With a ringing endorsement from Chairman J. Carter Brown, the design for the Franklin Delano Roosevelt Memorial was approved yesterday by the Commission of Fine Arts. The 4 to 0 vote, with one abstention, ensures that the controversial $47.2 million memorial will be built.

The design, conceived more than a decade ago by San Francisco landscape architect Lawrence Halprin and changed somewhat in response to criticisms made at a commission meeting last April, comprises a long sequence of paved walkways and shaded exterior "rooms" running close to the southeastern edge of the Tidal Basin in West Potomac Park. In addition to rough-hewn granite walls, fountains, pools and waterfalls, each room will contain sculptures and inscriptions dealing with aspects of Roosevelt's four terms as president.

Frances Campbell, executive director of the Franklin Delano Roosevelt Memorial Commission, said the long-delayed memorial is now "on track" to be completed by 1995. In appropriating $5.8 million to begin the project, Congress last fall insisted that the design be reviewed again by the Commission of Fine Arts, which initially had approved it in 1979.

Senator Mark Hatfield (R-Ore.), co-chairman of the Roosevelt memorial commission, yesterday made a strong plea for another approval of Halprin's work, noting that the efforts to build the memorial date back to the mid-'50s. Two designs for abstract monuments consisting of vertical steles were withdrawn after much argument during the '60s. Halprin's proposal had languished through the '80s for lack of congressional funds.

Brown, the only member remaining from the commission that approved Halprin's design 11 years ago, opened yesterday's discussion with a speech expressing unqualified admiration for the revised design.

"Given the scale of the whole monumental core, this is not an inordinate amount of terrain," he said. "The most important dimension in this design is not height, or breadth, or length, but it is time. ... This is a sequenced landscape garden experience that is cumulative and has to be given sufficient dimension to work."

Brown concluded his talk with an admonition: "I would just hate to have it on my conscience that I was responsible for missing this opportunity that we have."

After the vote Halprin commented that "what touched me most was Carter Brown's understanding of the choreographed sequence of spaces.
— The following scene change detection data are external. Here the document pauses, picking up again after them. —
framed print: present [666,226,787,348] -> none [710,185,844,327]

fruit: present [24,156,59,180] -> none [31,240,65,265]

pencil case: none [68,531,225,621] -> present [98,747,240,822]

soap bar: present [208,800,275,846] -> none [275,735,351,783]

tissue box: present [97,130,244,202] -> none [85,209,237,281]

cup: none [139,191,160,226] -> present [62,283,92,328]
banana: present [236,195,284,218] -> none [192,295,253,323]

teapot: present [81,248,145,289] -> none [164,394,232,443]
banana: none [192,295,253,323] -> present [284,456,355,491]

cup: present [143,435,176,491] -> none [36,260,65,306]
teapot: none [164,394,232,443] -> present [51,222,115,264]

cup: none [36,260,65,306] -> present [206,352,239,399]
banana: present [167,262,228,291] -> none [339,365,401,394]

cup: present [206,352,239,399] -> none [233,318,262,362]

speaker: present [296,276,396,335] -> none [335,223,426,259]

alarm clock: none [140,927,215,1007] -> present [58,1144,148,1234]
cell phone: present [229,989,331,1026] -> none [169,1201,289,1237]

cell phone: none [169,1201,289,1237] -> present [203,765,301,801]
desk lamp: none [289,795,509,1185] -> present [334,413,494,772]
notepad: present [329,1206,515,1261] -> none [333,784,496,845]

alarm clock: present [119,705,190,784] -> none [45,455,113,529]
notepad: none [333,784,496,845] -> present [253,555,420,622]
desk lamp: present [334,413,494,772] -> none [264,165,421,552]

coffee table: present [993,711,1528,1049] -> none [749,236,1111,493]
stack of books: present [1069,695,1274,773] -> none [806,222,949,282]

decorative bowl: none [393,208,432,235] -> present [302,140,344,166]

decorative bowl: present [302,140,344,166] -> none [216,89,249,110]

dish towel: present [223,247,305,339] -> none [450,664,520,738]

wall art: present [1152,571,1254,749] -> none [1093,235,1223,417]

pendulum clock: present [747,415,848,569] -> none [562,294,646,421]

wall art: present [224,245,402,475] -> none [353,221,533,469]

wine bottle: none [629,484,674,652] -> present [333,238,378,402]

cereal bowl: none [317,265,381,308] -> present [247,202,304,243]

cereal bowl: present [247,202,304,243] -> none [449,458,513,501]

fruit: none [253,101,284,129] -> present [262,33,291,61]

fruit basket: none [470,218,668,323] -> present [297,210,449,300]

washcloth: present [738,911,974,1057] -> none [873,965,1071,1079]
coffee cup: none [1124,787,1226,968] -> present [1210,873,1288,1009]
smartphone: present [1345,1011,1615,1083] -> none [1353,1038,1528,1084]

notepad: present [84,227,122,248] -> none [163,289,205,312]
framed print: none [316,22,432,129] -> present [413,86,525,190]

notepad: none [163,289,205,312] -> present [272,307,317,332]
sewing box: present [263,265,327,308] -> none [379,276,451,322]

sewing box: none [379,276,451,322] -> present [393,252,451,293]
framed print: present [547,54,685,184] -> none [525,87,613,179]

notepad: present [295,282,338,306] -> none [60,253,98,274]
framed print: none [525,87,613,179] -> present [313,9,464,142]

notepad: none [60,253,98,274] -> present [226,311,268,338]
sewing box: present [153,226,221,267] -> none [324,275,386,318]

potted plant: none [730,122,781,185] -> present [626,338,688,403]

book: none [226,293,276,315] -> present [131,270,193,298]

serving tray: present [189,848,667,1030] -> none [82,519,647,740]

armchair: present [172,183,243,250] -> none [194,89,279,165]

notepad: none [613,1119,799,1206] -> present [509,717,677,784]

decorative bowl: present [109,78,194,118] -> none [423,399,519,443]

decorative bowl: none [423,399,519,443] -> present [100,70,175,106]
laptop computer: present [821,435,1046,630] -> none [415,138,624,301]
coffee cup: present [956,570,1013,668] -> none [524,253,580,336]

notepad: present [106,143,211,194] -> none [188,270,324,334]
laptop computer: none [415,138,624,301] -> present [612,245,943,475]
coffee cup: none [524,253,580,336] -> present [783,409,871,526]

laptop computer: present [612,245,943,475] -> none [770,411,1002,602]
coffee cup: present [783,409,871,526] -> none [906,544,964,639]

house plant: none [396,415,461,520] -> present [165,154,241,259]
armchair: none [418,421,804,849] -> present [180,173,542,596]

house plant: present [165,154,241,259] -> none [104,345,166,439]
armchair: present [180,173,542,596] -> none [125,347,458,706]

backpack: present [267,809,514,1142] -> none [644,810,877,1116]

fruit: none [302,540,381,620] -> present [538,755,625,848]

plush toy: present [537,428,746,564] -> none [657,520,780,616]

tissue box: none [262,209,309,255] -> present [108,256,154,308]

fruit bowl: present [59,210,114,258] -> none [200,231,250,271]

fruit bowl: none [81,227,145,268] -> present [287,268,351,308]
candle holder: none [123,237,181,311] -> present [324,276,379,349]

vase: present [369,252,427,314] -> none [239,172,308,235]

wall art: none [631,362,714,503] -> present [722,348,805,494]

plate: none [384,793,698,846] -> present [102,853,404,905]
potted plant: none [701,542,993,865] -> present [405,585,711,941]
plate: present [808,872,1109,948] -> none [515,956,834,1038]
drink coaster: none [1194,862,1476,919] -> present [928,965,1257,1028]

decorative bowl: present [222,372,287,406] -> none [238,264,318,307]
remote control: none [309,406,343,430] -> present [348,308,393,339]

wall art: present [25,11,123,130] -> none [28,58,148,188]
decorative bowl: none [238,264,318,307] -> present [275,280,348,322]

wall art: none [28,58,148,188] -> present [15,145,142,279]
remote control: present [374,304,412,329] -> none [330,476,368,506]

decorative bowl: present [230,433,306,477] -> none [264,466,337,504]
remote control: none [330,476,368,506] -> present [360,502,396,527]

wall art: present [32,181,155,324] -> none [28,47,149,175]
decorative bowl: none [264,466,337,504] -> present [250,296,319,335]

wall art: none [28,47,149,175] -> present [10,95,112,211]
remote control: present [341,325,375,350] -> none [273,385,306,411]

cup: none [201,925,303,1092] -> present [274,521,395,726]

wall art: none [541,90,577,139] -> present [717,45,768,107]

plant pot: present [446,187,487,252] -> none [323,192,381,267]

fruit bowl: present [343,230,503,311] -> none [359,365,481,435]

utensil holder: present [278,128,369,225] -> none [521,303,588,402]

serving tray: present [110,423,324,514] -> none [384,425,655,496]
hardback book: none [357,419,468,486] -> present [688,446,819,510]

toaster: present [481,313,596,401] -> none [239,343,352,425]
That is what the memorial is all about. It will provide a sense of engagement not only as a memorial but as a contemplative place for people to enjoy as a garden."

Responding to the commission's complaints, Halprin greatly reduced the amount of paved surface in the memorial, from approximately 135,000 square feet to 76,000 square feet. He commensurately increased the amount of grass and the number of trees and other plants in order to heighten the "gardenesque quality" of the memorial. The site plan was also changed so that the entry sequence, which had been located across a meadow quite close to the Potomac River, is to be situated much closer to the Tidal Basin.

Commission members yesterday uniformly praised Halprin for these changes, and others. However, Adele Chatfield-Taylor, who abstained from voting, confessed a "terrific prejudice to this situation, which is an anxiety about something this hard-edged going into a landscape like this." Another member, architect George Hartman, said after the meeting that his vote was conditioned in part by his "due process" concerns about rejecting a design that had been approved by a previous commission.

Most commissioners urged Halprin to continue to seek ways to soften the edges of the memorial with additional plantings, which he agreed to do. Commission member Robert Peck again voiced his concern about the obstruction of views from the Tidal Basin to the Potomac, and asked the designer to ponder additional ways to enable visitors to peek through the walls. Halprin, who had added a grille in one of the walls for just this purpose, commented that he would "consider any other options," although he said he does not want the memorial "to become so naturalistic that it loses its sense of order."

Several commissioners admitted to worries about the quality of the construction and the high degree of maintenance necessary to sustain such a landscaped design. "The planting is the memorial," observed member Neil Porterfield, a landscape architect. A spokesman for the National Park Service assured the commission that the memorial would be well tended.

With these objections noted, the vote was taken, thus effectively bringing to a close more than a quarter of a century of contentiousness concerning the size, style and location of a fitting memorial to the 32nd president. The question of what is to become of the existing Roosevelt Memorial -- a simple block of white stone in a little park close by the National Archives on Pennsylvania Avenue NW -- remains.